Winner: Elegant Typography
NY Times - Latest News, by The New York Times Company
The NY Times - Latest News app builds on the typographic heritage of The New York Times. Multiple typefaces coexist harmoniously and reinforce the brand’s identity; even as the toolbar’s masthead scrolls away, the user knows precisely the source of their news. Scale and weight create hierarchy within each view, helping the eye scan easily from article to article.
The NY Times app goes beyond its design lineage in translating from print to digital. Giving the text a more varied range of greys supports each page’s layout while remaining highly legible. Subtle shifts in color are used to denote previously read content, avoiding the need to introduce indicator icons or background tinting which would detract from the refined presentation.
Winner: Immersive Imagery
B&H Photo Video Pro Audio, by B&H Photo Video
The description for B&H’s photo/video catalog app properly notes “images tell the story - and it’s a story you’re going to want to hear.” Their product inventory is sumptuously detailed with hi-res photography. Users can quickly switch between product views from many angles, or zoom in to see fine details, giving the ability to fully inspect every aspect of the item they’re interested in purchasing.
B&H gracefully employs illustration where the specificity of product photography isn’t desired, such as images for the different departments within their store.

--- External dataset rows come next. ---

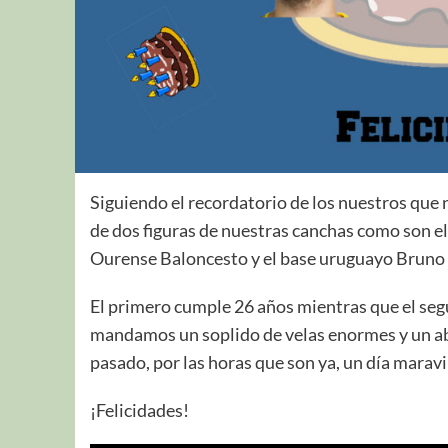
Siguiendo el recordatorio de los nuestros que
de dos figuras de nuestras canchas como son el
Ourense Baloncesto y el base uruguayo Bruno F
El primero cumple 26 años mientras que el seg
mandamos un soplido de velas enormes y un a
pasado, por las horas que son ya, un día maravi
¡Felicidades!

These category graphics are consistently styled, presenting scenes which emphasize a single representative element. The overall color palette is expansive but coherent, and even the treatments for empty states in search results and other sections are well considered.
Winner: Seamless Browsing
Pocket Casts, by Shifty Jelly
Both new and experienced podcast listeners are in good hands with Pocket Casts. The app takes a massive catalog of shows and organizes them into views which entice rather than overwhelm. The “Discover” feature presents an array of collections (featured, trending, top rated, etc.), showcasing each of them in a slightly different format to help establish a sense a place within the app.
Pocket Casts’ use of material surfaces support the efficiency of browsing. The left navigation drawer pins open on tablet, and bottom sheets provide quick previews which naturally transition into full-screen views upon scroll. A podcast’s title graphic is used to bridge the animation between the set of subscribed podcasts and an episode list, providing the accent color for that view.
In addition to the Material Design Award winners, twelve more products have also been recognized for their achievements in design through the Material Design Showcase:
We look forward to continuing to recognize the impressive design accomplishments from the community, as we evolve the material design system together.
Congratulations to all the honorees!